Marko Nikodijevic
cvetić, kućica…/la lugubre gondola – funeral music for orchestra after franz liszt [UK premiere]
Beethoven
Piano Concerto No.5 in E flat, Op.73 (Emperor)
Tchaikovsky
Symphony No.6 in B minor, Op.74 (Pathétique)
Leif Ove Andsnes (piano)
London Philharmonic Orchestra
Vladimir Jurowski
Reviewed by: Colin Anderson
Reviewed: 26 April, 2014
Venue: Southbank Centre, London – Royal Festival Hall
Put the ‘Emperor’ Concerto and the ‘Pathétique’ Symphony on the same programme and a full house is assured; allowing room for the London Philharmonic and Vladimir Jurowski to spice things up with a UK premiere, Marko Nikodijevic’s la lugubre gondola (all the lower-cases in the title belong to the Serbian composer born in 1980). Written for chamber ensemble in 2006 (and dedicated to a five-year-old Kosovo-Serbian girl who died in terrible circumstances), its present full-orchestra form dates from three years later and in which Liszt’s La lugubre gondola I is examined both as music and how it is written for the piano. Nikodijevic’s re-creation is intriguing, the music opening with solo violas and clarinet and introducing a marimba, numerous gongs, harp, muted trombones and a pianino, here amplified and capable of masquerading as a harpsichord and also providing deep bell tones. An eerie and desolate landscape is created, suggestive and mystical, lost in time. Nikodijevic’s score is also a study in sonority. Fascinating though it started out, and despite a well-prepared performance, this open-ended piece didn’t quite sustain its 13 minutes.
With the Beethoven, Leif Ove Andsnes was suitably regal in his opening flourishes, the LPO equally imperious with authentic (smaller) timpani, crisply reacting to Simon Carrington hard-stick touch, and ‘period’ trumpets, less piercing than their modern counterparts. Put simply, this was a terrific performance, vital and fresh, Andsnes’s effortless technique always crystal-clearly serving the music’s brilliance, lyricism and egalitarian spirit, with the LPO and Jurowski vibrant, bespoke accompanists. (Andsnes has been directing his own Beethoven Journey, on Sony Classical.)
A dynamic first movement, with some magical drops of volume, was followed by a sublime Adagio, given with starlit seduction, and then a finale that danced with joy and had its own sense of irresistible swing, and a few teases along the way – were the horns simply too early at one point or had Jurowski been doing some tinkering? Whatever, this was a notably ink-still-wet account; we were asked to listen anew.
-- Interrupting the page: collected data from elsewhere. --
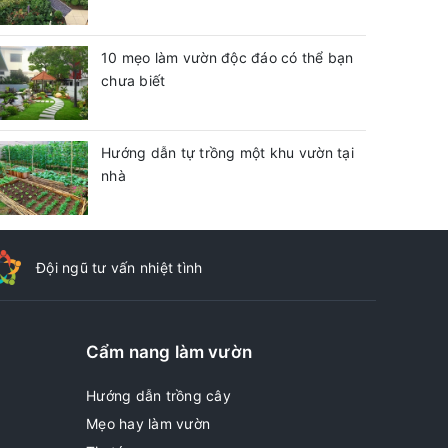
10 mẹo làm vườn độc đáo có thể bạn
chưa biết
Hướng dẫn tự trồng một khu vườn tại
nhà
Đội ngũ tư vấn nhiệt tình
Cẩm nang làm vườn
Hướng dẫn trồng cây
Mẹo hay làm vườn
Had a bust of Beethoven been present, and the composer’s faculties restored, then a beaming smile of pleasure would surely have crossed its contours, for this was not only a very enjoyable traversal but something rather more, an ‘Emperor’ emeritus.
Andsnes returned with folios of manuscript, and his spectacles, and played Liszt’s La lugubre gondola I (there’s a II), as originally written, in Venice, and which turned out to be a premonition of Wagner’s watery funeral as well as being musically visionary; Andsnes was persuasive that Liszt, in just four minutes, had said everything.
As for the Beethoven, a similar sense of rejuvenation informed the Tchaikovsky, a Symphony that Jurowski has regularly programmed during his time as LPO music director. At the opening the (left-positioned) double basses glided in almost imperceptibly, ghost-like, and Ben Hudson offered an eloquently lamenting bassoon solo. Jurowski’s success with the first movement was his integrity across its whole, given with musical articulacy but with no lack of drama and sear when really required. Unfortunately, some in the audience started to clap at the movement’s close, cueing a gesture from Jurowski that could be interpreted as saying: “Why? Don’t be so insensitive.”
There was no applause after the waltz second movement, elegance and melancholy rolled into one, but there was after the march of the third – built to inevitability with some superfine detailing along the way (antiphonal violins helping). 24 hours earlier, at this venue, Jurowski had conducted this very Symphony, addressing the audience and requesting no applause at this point, which was honoured. He should have asked again, for this damn-fool ‘tradition’ interrupted what can be a chilling experience, from jubilation to desperation in the turn of a page, but was here lost to vacuous clapping. Jurowski carried into the slow finale regardless, resigned but unsentimental, noble in its leave-taking and very moving as the double basses faded to somewhere beyond.
If the ‘Pathétique’ was not the most celebratory way for the LPO to end its 2013-14 Season, one came away elated by the superb playing and Jurowski’s beautifully proportioned and thought-through conducting that, without whimsy, shone new illumination on so-familiar music.